▶ WORK REQUEST A
From the biography of John Nicholson below, list every person it names as having painted or engraved his portrait.
▶ WORK REQUEST B
Translate this sentence from the John Nicholson biography below into Spanish: "He was both a good tradesman and a generous friend, readily allowing the free use of his library to poor students, whom even his moderate charges would have debarred from the privilege."

-------- EXCERPT --------

John Nicholson (1730 – 8 August 1796) was an English bookseller.

==Biography==
Nicholson was the son of a farmer at Mountsorrel in Leicestershire. He was probably the "John, son of Edward Nichols (?) and Mary his wife," who was baptised at St. Peter's Church, Mountsorrel, on 19 April 1730 (parish register). On 28 March 1752 he married Anne, the only child of Robert Watts (d. 31 Jan. 1751–2), a bookseller in Cambridge, who started the first circulating library in the town about 1745. By this marriage he succeeded to Watts's business and to his sobriquet of "Maps," which he had gained by his habit of announcing himself at the doors of his customers by calling out "maps." Both business and habit were energetically continued by Nicholson, who acquired a large connection among the students of the university, supplying them with their class-books by subscription. He died on 8 August 1796, and was buried in the churchyard of St. Edmund, Cambridge. His widow lived till 7 February 1814. Nicholson was greatly respected in Cambridge. He was both a good tradesman and a generous friend, readily allowing the free use of his library to poor students, whom even his moderate charges would have debarred from the privilege. His portrait, painted by Philip Reinagle, was hung on the staircase of the university library. It was engraved by James Caldwall in 1790, and the engraving was sold for the benefit of Addenbrooke's hospital; another, engraved by Joshua Baldrey, is mentioned by Bromley. He was the subject of the following Greek hexameter, which was familiar to the undergraduates of his time:

Μαψ αὐτὸν καλέουσι θεοί, ἄνδρες δὲ Νιχολσον.

Some verses written on seeing his portrait over the door of a country library were printed in The Gentleman's Magazine (1816, ii. 613). Nicholson was succeeded in his business by his son John, who carried it on in the original shop in front of King's College till 1807, when he removed to the corner of Trinity Street and St. Mary's Street. Retiring about 1821 (he died at Stoke Newington 25 April 1825), he was succeeded by his son, the third John Nicholson (1781–1822). The last-mentioned was the author of two anonymously published plays:

"Pætus and Arria," Cambridge, 1809; a tragedy, which was announced for performance at Drury Lane on 2 Jan. 1812, but was never acted, and is described by Genest as "insipid to the last degree."
"Right and Wrong," London, 1812, a comedy.

-------- SUPPLIED MATERIAL --------

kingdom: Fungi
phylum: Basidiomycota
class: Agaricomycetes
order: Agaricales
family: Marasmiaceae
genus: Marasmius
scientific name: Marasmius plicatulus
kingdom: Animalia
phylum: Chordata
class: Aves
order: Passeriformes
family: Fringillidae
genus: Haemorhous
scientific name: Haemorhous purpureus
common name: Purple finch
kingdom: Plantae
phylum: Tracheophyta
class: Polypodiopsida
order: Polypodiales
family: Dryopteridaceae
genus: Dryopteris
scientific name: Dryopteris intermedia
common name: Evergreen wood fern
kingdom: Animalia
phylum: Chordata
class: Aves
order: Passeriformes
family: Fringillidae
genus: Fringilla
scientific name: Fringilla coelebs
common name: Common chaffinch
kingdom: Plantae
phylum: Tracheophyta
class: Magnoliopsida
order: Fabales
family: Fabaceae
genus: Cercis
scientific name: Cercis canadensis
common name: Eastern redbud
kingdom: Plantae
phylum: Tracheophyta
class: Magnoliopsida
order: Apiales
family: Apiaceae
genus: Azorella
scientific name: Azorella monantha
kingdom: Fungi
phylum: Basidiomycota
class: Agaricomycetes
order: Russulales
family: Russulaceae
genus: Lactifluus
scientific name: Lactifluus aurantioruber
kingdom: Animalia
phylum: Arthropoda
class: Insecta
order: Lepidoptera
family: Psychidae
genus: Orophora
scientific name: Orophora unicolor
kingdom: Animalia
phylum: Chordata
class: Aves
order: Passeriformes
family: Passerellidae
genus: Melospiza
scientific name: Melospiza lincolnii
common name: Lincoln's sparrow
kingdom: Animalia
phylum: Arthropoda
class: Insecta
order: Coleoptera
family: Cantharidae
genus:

--------

▶ REPLY A
Philip Reinagle
James Caldwall
Joshua Baldrey

▶ REPLY B
Era a la vez un buen comerciante y un amigo generoso, que permitía de buen grado el uso gratuito de su biblioteca a los estudiantes pobres, a quienes incluso sus modestas tarifas habrían excluido de dicho privilegio.